*** Block opens ***
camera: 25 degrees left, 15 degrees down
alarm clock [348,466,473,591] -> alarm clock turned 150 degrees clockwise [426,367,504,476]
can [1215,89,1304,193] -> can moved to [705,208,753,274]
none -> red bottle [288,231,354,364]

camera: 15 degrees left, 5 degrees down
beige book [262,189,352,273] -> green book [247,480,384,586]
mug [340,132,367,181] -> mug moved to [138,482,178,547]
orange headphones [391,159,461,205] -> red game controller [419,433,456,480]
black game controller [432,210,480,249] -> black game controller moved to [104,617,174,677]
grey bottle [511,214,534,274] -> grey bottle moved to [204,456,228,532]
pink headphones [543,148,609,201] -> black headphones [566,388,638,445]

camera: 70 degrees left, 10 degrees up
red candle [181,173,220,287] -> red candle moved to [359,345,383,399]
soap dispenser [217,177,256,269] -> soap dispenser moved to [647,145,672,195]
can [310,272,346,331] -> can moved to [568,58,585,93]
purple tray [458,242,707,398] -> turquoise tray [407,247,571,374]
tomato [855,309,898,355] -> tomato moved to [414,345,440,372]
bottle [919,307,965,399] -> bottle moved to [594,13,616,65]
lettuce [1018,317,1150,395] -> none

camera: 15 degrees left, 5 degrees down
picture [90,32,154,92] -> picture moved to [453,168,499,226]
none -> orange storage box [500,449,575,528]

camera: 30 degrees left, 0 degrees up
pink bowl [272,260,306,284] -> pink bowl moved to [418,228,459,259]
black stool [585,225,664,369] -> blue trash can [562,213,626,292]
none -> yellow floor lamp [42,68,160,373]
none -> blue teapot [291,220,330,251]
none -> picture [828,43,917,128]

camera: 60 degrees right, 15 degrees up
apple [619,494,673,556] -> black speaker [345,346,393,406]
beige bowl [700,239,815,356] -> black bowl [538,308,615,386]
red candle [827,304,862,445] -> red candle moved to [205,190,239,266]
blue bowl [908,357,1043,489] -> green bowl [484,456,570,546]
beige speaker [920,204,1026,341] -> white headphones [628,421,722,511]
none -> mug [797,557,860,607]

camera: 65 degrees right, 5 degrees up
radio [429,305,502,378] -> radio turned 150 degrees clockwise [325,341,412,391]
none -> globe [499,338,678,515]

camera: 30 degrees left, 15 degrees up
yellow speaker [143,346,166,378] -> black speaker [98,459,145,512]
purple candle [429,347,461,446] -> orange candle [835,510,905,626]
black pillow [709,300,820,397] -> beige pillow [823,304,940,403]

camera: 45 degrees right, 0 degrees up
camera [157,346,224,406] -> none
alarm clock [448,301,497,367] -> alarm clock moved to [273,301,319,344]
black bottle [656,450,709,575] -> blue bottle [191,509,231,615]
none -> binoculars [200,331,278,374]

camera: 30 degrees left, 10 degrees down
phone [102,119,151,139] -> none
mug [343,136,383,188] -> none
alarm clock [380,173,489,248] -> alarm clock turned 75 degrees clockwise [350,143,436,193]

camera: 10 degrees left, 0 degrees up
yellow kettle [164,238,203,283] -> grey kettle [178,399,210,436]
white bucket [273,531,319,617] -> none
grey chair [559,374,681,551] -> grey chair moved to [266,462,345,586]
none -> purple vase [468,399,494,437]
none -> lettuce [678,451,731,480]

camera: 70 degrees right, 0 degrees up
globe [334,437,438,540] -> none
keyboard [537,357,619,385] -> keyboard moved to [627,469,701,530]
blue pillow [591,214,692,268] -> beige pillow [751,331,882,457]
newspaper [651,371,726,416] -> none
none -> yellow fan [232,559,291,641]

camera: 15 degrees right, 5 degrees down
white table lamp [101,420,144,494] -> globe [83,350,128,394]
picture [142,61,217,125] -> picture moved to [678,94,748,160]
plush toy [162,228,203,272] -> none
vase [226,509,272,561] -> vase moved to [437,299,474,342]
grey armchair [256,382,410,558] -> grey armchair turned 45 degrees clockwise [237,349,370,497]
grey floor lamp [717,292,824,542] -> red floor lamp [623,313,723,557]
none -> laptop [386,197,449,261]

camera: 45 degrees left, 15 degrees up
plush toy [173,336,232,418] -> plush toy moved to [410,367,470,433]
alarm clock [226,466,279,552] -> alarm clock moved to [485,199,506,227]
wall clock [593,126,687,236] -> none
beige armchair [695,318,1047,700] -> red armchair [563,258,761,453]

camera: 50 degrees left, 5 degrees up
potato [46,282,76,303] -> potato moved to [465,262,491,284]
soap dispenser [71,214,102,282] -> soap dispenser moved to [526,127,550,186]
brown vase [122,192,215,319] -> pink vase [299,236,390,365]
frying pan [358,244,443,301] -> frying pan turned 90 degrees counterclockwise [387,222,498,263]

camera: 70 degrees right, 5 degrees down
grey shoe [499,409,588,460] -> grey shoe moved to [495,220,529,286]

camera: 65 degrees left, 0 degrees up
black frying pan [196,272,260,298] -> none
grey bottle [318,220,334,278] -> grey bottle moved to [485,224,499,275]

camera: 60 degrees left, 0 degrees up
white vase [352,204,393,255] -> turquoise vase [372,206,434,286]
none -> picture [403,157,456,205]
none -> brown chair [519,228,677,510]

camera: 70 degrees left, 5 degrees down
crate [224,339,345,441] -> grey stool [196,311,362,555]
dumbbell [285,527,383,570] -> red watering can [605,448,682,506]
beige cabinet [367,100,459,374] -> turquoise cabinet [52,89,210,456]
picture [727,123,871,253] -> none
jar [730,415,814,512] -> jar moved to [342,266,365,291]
*** Block closes ***
The answer is the lines above between the line holding "plush toy [173,336,232,418]" and the line holding "soap dispenser [71,214,102,282]", inclusive, each written out exactly, and no others.

plush toy [173,336,232,418] -> plush toy moved to [410,367,470,433]
alarm clock [226,466,279,552] -> alarm clock moved to [485,199,506,227]
wall clock [593,126,687,236] -> none
beige armchair [695,318,1047,700] -> red armchair [563,258,761,453]

camera: 50 degrees left, 5 degrees up
potato [46,282,76,303] -> potato moved to [465,262,491,284]
soap dispenser [71,214,102,282] -> soap dispenser moved to [526,127,550,186]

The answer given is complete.